Apple’s secretive business culture makes it less responsive to outside organizations, Eastman told me. But more important was Apple’s squeezing of suppliers, giving them very thin profit margins and thus little incentive to improve workers’ pay or plant safety. As the Times reported: “You can set all the rules you want, but they’re meaningless if you don’t give suppliers enough profit to treat workers well,” said one former Apple executive. “If you squeeze margins, you’re forcing them to cut safety.'”


Here is what I like about the report, the conclusion of it:

Wouldn’t it be great if Apple set aside a little bit of its $100 billion cash hoard to improve conditions at its factories or maybe buy stakes in key suppliers?

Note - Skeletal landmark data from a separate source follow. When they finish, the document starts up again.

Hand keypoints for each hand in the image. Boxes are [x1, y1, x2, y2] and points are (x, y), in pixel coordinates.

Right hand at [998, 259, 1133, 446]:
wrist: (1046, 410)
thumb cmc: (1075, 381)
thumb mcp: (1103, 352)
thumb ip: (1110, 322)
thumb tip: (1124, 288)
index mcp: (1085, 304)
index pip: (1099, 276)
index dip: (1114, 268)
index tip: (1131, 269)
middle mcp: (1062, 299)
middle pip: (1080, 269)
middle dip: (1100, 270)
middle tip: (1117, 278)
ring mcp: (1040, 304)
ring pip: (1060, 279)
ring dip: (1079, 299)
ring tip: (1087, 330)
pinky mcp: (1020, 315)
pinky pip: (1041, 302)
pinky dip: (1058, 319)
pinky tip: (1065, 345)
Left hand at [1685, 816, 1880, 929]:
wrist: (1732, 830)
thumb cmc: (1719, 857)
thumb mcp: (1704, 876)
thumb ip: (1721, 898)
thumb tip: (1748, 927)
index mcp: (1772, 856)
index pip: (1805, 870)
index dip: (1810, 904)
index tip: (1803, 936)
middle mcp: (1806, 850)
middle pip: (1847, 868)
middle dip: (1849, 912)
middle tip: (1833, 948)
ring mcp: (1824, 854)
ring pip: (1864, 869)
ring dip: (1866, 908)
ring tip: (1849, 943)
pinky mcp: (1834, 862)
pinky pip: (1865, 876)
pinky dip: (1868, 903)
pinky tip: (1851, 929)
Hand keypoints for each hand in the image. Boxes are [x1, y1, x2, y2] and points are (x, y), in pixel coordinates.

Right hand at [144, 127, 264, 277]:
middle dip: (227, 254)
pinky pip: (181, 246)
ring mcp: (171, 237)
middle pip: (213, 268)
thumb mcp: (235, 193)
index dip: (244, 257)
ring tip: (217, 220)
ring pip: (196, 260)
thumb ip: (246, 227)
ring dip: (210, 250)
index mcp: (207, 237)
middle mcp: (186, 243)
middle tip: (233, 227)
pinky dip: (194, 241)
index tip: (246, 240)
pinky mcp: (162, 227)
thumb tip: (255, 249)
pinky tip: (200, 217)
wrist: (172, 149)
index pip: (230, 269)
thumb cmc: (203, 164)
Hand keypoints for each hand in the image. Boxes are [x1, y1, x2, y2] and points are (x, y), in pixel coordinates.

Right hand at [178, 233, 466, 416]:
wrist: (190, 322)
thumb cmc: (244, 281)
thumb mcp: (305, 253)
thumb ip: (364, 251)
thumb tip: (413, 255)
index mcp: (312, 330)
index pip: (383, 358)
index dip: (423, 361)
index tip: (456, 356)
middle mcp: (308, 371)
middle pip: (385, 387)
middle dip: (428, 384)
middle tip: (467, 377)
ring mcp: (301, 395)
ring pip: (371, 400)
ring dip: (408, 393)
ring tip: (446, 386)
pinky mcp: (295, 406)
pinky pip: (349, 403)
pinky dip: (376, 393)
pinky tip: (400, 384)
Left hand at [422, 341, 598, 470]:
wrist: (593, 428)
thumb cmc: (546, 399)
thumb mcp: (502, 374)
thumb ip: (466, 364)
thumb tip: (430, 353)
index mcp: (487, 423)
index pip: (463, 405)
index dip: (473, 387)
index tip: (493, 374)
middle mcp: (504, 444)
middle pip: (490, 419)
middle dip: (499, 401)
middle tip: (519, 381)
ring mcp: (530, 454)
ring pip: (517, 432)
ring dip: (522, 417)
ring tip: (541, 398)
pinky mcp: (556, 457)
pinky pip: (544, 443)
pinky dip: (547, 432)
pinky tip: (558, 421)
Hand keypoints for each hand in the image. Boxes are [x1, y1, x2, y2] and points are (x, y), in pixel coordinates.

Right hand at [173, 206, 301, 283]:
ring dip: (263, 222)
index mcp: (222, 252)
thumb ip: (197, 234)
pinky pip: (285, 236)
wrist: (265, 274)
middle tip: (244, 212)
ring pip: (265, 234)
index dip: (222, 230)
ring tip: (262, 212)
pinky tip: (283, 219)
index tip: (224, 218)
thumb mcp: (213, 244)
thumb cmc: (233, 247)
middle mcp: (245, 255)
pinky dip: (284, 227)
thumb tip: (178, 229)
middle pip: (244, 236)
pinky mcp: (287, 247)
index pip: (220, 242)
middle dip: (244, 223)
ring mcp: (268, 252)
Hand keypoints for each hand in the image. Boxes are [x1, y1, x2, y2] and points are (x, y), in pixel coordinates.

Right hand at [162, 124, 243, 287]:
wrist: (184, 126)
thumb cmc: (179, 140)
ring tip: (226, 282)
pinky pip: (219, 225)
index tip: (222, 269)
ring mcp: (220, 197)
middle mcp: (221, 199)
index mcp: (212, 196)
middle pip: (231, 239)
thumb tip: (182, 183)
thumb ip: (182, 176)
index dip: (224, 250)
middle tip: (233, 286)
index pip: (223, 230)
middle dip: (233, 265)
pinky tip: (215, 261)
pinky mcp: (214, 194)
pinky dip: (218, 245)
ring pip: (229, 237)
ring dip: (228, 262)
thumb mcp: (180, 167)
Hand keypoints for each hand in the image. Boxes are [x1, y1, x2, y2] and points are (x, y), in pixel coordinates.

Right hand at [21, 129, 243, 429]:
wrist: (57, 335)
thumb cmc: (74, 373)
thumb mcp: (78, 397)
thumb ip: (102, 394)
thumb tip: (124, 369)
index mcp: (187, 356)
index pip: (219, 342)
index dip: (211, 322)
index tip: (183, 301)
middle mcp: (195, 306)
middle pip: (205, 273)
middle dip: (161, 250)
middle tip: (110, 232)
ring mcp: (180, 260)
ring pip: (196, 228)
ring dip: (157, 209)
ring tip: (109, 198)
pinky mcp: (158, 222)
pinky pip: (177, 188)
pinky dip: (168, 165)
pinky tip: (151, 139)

What else are they going to use all that money for? Buying Yahoo (YHOO -0.63%, news)?

My cellphone contract ends late this year, and I was looking forward to buying a new iPhone. I was hoping the iPhone 5 would be out by then. Now, I’m going to wait to see if Apple improves its practices before I make the switch.

If it doesn’t, I’ll stick with my Android for a while. Ultimately it all comes down to what you and I demand, and in this area I think we can demand that Apple do more to set things right.”